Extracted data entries
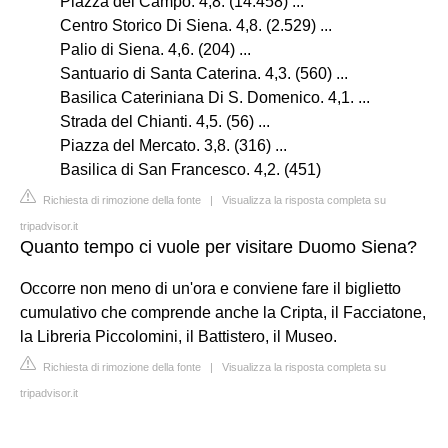
Piazza del Campo. 4,8. (14.458) ...
Centro Storico Di Siena. 4,8. (2.529) ...
Palio di Siena. 4,6. (204) ...
Santuario di Santa Caterina. 4,3. (560) ...
Basilica Cateriniana Di S. Domenico. 4,1. ...
Strada del Chianti. 4,5. (56) ...
Piazza del Mercato. 3,8. (316) ...
Basilica di San Francesco. 4,2. (451)
Richiesta di rimozione della fonte
|
Visualizza la risposta completa su
tripadvisor.it
Quanto tempo ci vuole per visitare Duomo Siena?
Occorre non meno di un'ora e conviene fare il biglietto
cumulativo che comprende anche la Cripta, il Facciatone,
la Libreria Piccolomini, il Battistero, il Museo.
Richiesta di rimozione della fonte
|
Visualizza la risposta completa su
tripadvisor.it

- **Description of the task**:
Count, in the records above, the lines that contain "Piazza", and write only the resulting number.

- **Written response**:
2